The Enemy Within follows right after the end of the first game with Bruce having defeated Lady Arkham, The Penguin, and Catwoman. The Enemy Within feels more epic has a larger overarching story and has more villains in place. We get Bane, Riddler, Harley Quinn, The Joker, and Mr. Freeze all wrapped up into one big Batman package. The story from Telltale is one of the most unique and interesting I have seen in the Batman universe to date. It feels tightly knit and has resolution at the end instead of spiraling out of control into a million different spin-offs. Main characters can die, and Batman can even break his own code if you choose.
This game is probably one of the only Telltale adventure games that cut out all the fat from the choices part of the game. Even the dialogue option has meaning and makes a difference towards the end goal. There are larger moments that can turn the story around and fewer twists and surprises in this game, but the overall story is a slow burn rather than starting and stopping as in the first game. Some episodes are slower-paced, sometimes too slow, and this game really has too few action sequences and mini-games for my taste. I like the story, but some of the cut scenes can be nearly 20 minutes long with very little input. Again, this is another “interactive movie” with very little gameplay outside of some quick-time events and even less puzzle solving.

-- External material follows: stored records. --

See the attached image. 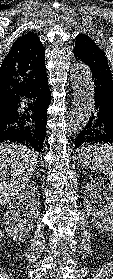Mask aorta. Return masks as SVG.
Here are the masks:
<instances>
[{"mask_svg": "<svg viewBox=\"0 0 113 279\" xmlns=\"http://www.w3.org/2000/svg\"><path fill=\"white\" fill-rule=\"evenodd\" d=\"M73 89V110L68 134H78L87 125L94 110V83L88 66L81 62L73 63L70 71Z\"/></svg>", "mask_w": 113, "mask_h": 279, "instance_id": "762f6f07", "label": "aorta"}]
</instances>
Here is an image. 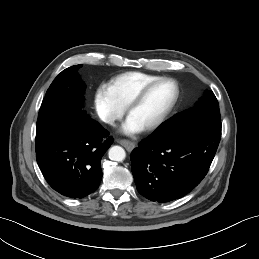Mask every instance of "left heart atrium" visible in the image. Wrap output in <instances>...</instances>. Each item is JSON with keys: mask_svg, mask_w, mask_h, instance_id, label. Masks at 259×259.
<instances>
[{"mask_svg": "<svg viewBox=\"0 0 259 259\" xmlns=\"http://www.w3.org/2000/svg\"><path fill=\"white\" fill-rule=\"evenodd\" d=\"M142 130H143V127L130 116H128L126 121L121 126V131L128 135L137 134Z\"/></svg>", "mask_w": 259, "mask_h": 259, "instance_id": "obj_1", "label": "left heart atrium"}]
</instances>
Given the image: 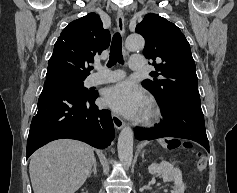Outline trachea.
I'll use <instances>...</instances> for the list:
<instances>
[{
	"mask_svg": "<svg viewBox=\"0 0 237 193\" xmlns=\"http://www.w3.org/2000/svg\"><path fill=\"white\" fill-rule=\"evenodd\" d=\"M117 62L123 63L122 39L119 33H115L110 48V57L107 66L111 67Z\"/></svg>",
	"mask_w": 237,
	"mask_h": 193,
	"instance_id": "trachea-1",
	"label": "trachea"
}]
</instances>
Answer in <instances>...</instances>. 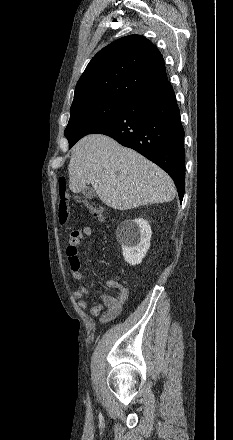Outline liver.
Returning a JSON list of instances; mask_svg holds the SVG:
<instances>
[{
    "label": "liver",
    "mask_w": 233,
    "mask_h": 440,
    "mask_svg": "<svg viewBox=\"0 0 233 440\" xmlns=\"http://www.w3.org/2000/svg\"><path fill=\"white\" fill-rule=\"evenodd\" d=\"M69 188L79 193L92 184L100 200L117 210L172 201L171 177L136 151L102 134L79 140L69 163Z\"/></svg>",
    "instance_id": "1"
}]
</instances>
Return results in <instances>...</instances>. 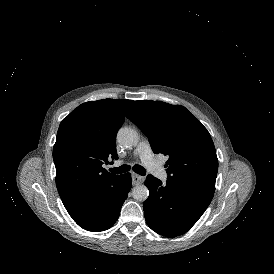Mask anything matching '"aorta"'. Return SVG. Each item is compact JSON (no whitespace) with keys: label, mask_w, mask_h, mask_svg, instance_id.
I'll return each instance as SVG.
<instances>
[{"label":"aorta","mask_w":274,"mask_h":274,"mask_svg":"<svg viewBox=\"0 0 274 274\" xmlns=\"http://www.w3.org/2000/svg\"><path fill=\"white\" fill-rule=\"evenodd\" d=\"M117 141L126 148L136 146L139 136L136 130L128 127L121 128L117 133ZM132 196L136 201H145L149 196V190L145 185H137L132 190Z\"/></svg>","instance_id":"obj_1"}]
</instances>
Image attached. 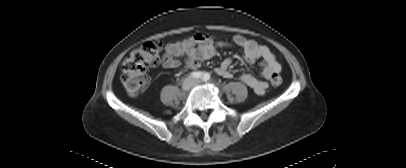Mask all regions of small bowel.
Masks as SVG:
<instances>
[{"instance_id": "1", "label": "small bowel", "mask_w": 406, "mask_h": 168, "mask_svg": "<svg viewBox=\"0 0 406 168\" xmlns=\"http://www.w3.org/2000/svg\"><path fill=\"white\" fill-rule=\"evenodd\" d=\"M232 41L242 50L245 63L260 62V78L243 74L240 81L249 86L256 94L263 95L268 86L267 81L274 73L281 71V65L273 52L265 45L258 44L240 34L234 35ZM225 46L224 42L216 43L211 35L196 34L181 41L168 43L161 63L165 68H177L181 65V58H183L186 67L195 69L201 65L203 60L211 59L216 54L218 47ZM231 63L230 57L225 58L216 69L217 74L224 78H231L232 73L229 70Z\"/></svg>"}]
</instances>
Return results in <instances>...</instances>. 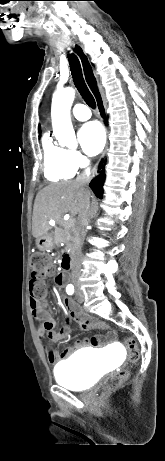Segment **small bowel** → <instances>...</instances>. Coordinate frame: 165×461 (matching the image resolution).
Masks as SVG:
<instances>
[{
  "label": "small bowel",
  "mask_w": 165,
  "mask_h": 461,
  "mask_svg": "<svg viewBox=\"0 0 165 461\" xmlns=\"http://www.w3.org/2000/svg\"><path fill=\"white\" fill-rule=\"evenodd\" d=\"M64 272L56 271L55 284L56 288L59 289L60 293L64 292ZM63 305L69 310L66 323L55 331L56 321L53 315V310L49 306H41L32 296L30 297V311L35 320L40 321L41 325L38 329L37 335L40 340L48 336L52 342H58L65 339L70 333V321L75 319L82 329L96 328L99 330H108L107 339L112 340L115 337L114 332L110 331L108 326L103 323L94 324L89 320L85 319L82 314L72 307L71 302L68 299L63 300ZM101 343L100 338L93 337L92 339L84 338L77 340L72 347L63 350L61 353H56L49 345H44V351L52 364H56L62 359L69 357L74 351L87 347L89 345L97 346Z\"/></svg>",
  "instance_id": "1"
}]
</instances>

What we get is an origin story that doesn’t go too far back. We get to see how The Joker became insane and hated Batman, how Harley became a psycho herself and the relationship between Batman and Catwoman grows or falls apart depending on how you play. We also get to see how Riddler became the way he did, and one thing I need to point out is this game feels more like it can happen in today’s world. Less magic and fantasy stuff from the villains. Everything looks and feels like it can be explained somehow in today’s world which I love. All the villains are just normal humans with a slight scientific twist to them.

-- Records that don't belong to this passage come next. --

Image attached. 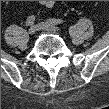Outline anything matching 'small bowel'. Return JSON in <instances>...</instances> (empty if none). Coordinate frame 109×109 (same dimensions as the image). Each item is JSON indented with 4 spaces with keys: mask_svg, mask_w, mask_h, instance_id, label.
<instances>
[{
    "mask_svg": "<svg viewBox=\"0 0 109 109\" xmlns=\"http://www.w3.org/2000/svg\"><path fill=\"white\" fill-rule=\"evenodd\" d=\"M54 1H42L41 4L46 8H52L54 6Z\"/></svg>",
    "mask_w": 109,
    "mask_h": 109,
    "instance_id": "obj_1",
    "label": "small bowel"
}]
</instances>
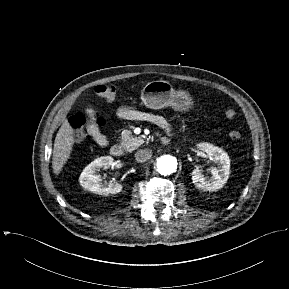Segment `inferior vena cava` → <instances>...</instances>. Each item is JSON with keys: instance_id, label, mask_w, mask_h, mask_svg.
Here are the masks:
<instances>
[{"instance_id": "obj_1", "label": "inferior vena cava", "mask_w": 289, "mask_h": 289, "mask_svg": "<svg viewBox=\"0 0 289 289\" xmlns=\"http://www.w3.org/2000/svg\"><path fill=\"white\" fill-rule=\"evenodd\" d=\"M152 156L150 149H140L135 153V158L138 162H146Z\"/></svg>"}]
</instances>
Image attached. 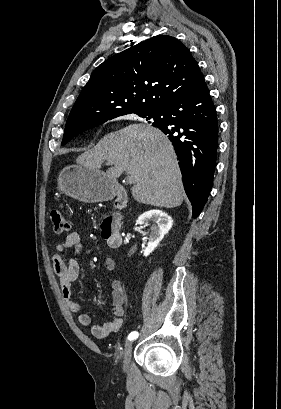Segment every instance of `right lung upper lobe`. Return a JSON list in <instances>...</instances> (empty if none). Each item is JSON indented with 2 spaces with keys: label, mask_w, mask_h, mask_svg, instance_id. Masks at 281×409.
Here are the masks:
<instances>
[{
  "label": "right lung upper lobe",
  "mask_w": 281,
  "mask_h": 409,
  "mask_svg": "<svg viewBox=\"0 0 281 409\" xmlns=\"http://www.w3.org/2000/svg\"><path fill=\"white\" fill-rule=\"evenodd\" d=\"M202 75L179 40L158 35L114 55L92 73L65 128L84 127L125 112H156Z\"/></svg>",
  "instance_id": "cb5924a9"
}]
</instances>
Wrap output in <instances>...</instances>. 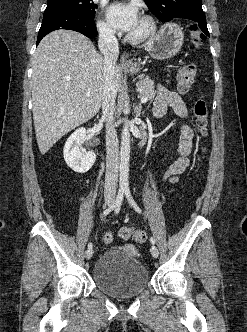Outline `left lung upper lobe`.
I'll list each match as a JSON object with an SVG mask.
<instances>
[{"label":"left lung upper lobe","mask_w":247,"mask_h":332,"mask_svg":"<svg viewBox=\"0 0 247 332\" xmlns=\"http://www.w3.org/2000/svg\"><path fill=\"white\" fill-rule=\"evenodd\" d=\"M149 10L163 22L176 18L205 19L201 0H145Z\"/></svg>","instance_id":"obj_1"}]
</instances>
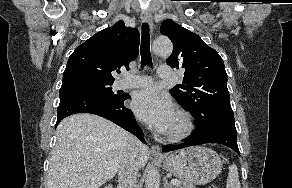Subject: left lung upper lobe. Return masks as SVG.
<instances>
[{"instance_id": "left-lung-upper-lobe-1", "label": "left lung upper lobe", "mask_w": 292, "mask_h": 188, "mask_svg": "<svg viewBox=\"0 0 292 188\" xmlns=\"http://www.w3.org/2000/svg\"><path fill=\"white\" fill-rule=\"evenodd\" d=\"M161 32L173 43V52L166 63L184 68V81L170 90L171 95L189 110L196 128L213 117L233 113L227 89V74L220 55L195 33L167 19Z\"/></svg>"}]
</instances>
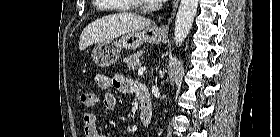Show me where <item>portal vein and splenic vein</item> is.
<instances>
[{
  "mask_svg": "<svg viewBox=\"0 0 280 137\" xmlns=\"http://www.w3.org/2000/svg\"><path fill=\"white\" fill-rule=\"evenodd\" d=\"M145 70H146V67H145V66L139 68L138 74H143V72H144Z\"/></svg>",
  "mask_w": 280,
  "mask_h": 137,
  "instance_id": "portal-vein-and-splenic-vein-1",
  "label": "portal vein and splenic vein"
}]
</instances>
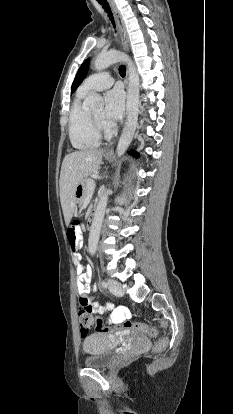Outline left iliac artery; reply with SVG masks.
<instances>
[{"label":"left iliac artery","mask_w":233,"mask_h":414,"mask_svg":"<svg viewBox=\"0 0 233 414\" xmlns=\"http://www.w3.org/2000/svg\"><path fill=\"white\" fill-rule=\"evenodd\" d=\"M102 286L104 287V288H107L108 287V283L106 282V281H102Z\"/></svg>","instance_id":"obj_1"}]
</instances>
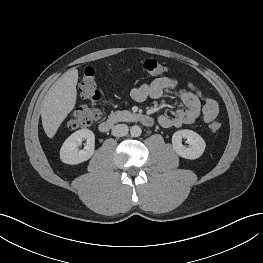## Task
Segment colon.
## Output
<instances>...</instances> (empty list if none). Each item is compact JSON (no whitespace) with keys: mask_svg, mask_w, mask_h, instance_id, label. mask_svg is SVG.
I'll return each mask as SVG.
<instances>
[{"mask_svg":"<svg viewBox=\"0 0 263 263\" xmlns=\"http://www.w3.org/2000/svg\"><path fill=\"white\" fill-rule=\"evenodd\" d=\"M143 69L149 76H160L167 72V67L155 59H147L143 62ZM81 96L88 101V105L76 108L68 119L71 129L88 126L100 117L96 105L100 99V91L96 83V73L91 67L85 69L79 84ZM221 124L213 120L209 124L211 132H217Z\"/></svg>","mask_w":263,"mask_h":263,"instance_id":"obj_1","label":"colon"}]
</instances>
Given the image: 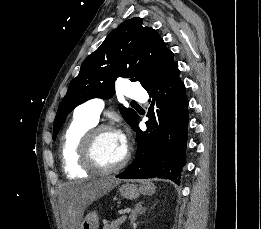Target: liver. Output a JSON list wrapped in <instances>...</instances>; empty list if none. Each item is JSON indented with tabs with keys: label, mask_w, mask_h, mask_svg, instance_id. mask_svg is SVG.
Here are the masks:
<instances>
[{
	"label": "liver",
	"mask_w": 261,
	"mask_h": 229,
	"mask_svg": "<svg viewBox=\"0 0 261 229\" xmlns=\"http://www.w3.org/2000/svg\"><path fill=\"white\" fill-rule=\"evenodd\" d=\"M120 183L121 179L104 177V179H95L91 183H74L72 187H68L67 201L69 203H67L65 211L66 215H68V223L64 221L65 227H68V229H78L87 205H90L92 201H97L103 195L111 193L112 189H115Z\"/></svg>",
	"instance_id": "6515ba94"
}]
</instances>
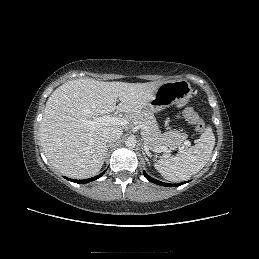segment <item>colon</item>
<instances>
[{
	"label": "colon",
	"instance_id": "obj_1",
	"mask_svg": "<svg viewBox=\"0 0 259 259\" xmlns=\"http://www.w3.org/2000/svg\"><path fill=\"white\" fill-rule=\"evenodd\" d=\"M184 116L191 124L194 125L197 131H204L205 124L193 108H187L184 111Z\"/></svg>",
	"mask_w": 259,
	"mask_h": 259
}]
</instances>
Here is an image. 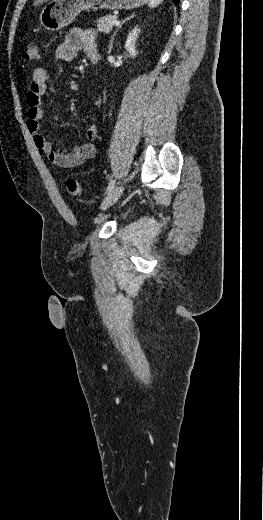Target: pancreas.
I'll return each mask as SVG.
<instances>
[{
  "instance_id": "1",
  "label": "pancreas",
  "mask_w": 263,
  "mask_h": 520,
  "mask_svg": "<svg viewBox=\"0 0 263 520\" xmlns=\"http://www.w3.org/2000/svg\"><path fill=\"white\" fill-rule=\"evenodd\" d=\"M116 15H105L100 17L97 20V29L101 32L108 33L111 31L112 27L114 26L113 21L117 20Z\"/></svg>"
}]
</instances>
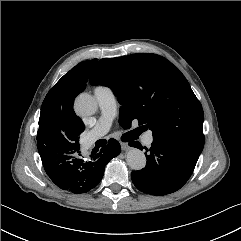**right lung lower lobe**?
<instances>
[{
    "label": "right lung lower lobe",
    "mask_w": 241,
    "mask_h": 241,
    "mask_svg": "<svg viewBox=\"0 0 241 241\" xmlns=\"http://www.w3.org/2000/svg\"><path fill=\"white\" fill-rule=\"evenodd\" d=\"M38 151L50 179L59 188L79 194L99 184L106 164L120 154L121 147L117 140L110 139L108 145L92 154L90 161L80 158V147H62L53 151L44 146Z\"/></svg>",
    "instance_id": "right-lung-lower-lobe-1"
}]
</instances>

I will say we don’t get a backstory on Bane or Mr. Freeze really. Mr. Freeze isn’t used all that much and Bane is just an annoying bully through the whole thing. We do get a new entity called The Agency which is an original faction used in the game to counter-balance The Pact (all the villains) and it’s up to you to decide how The Agency is towards Batman. Amanda Waller is a love-or-hate kind of character, and mostly one-dimensional, but we get to see Lucious Fox’s daughter Tiffany, and the game eventually plays into the psychological aspect of Joker and Batman’s relationship like the comics do.
At the end of the day, we really feel like we know Batman, Alfred, Joker, and Harley all too well. Telltale did an amazing job of getting you inside their heads and making you really feel like you’re controlling Bruce’s fate and story. While the game is too light on gameplay, and a little slow-paced, I couldn’t stop playing as I wanted to see what happened next. I really weighed my choices and felt at the end everything from the first game to the end of this one was satisfying and meaningful. This is clearly the best Batman game to play if you want an amazing story.
The Shadows Edition adds some enhanced visuals, better textures, lighting, and a noir style that I played the game in that makes everything black and white except certain colors like red, green, and various accents of the character’s iconic colors. The game’s upgrades look great and I didn’t run into any bugs like I usually do with Telltale games.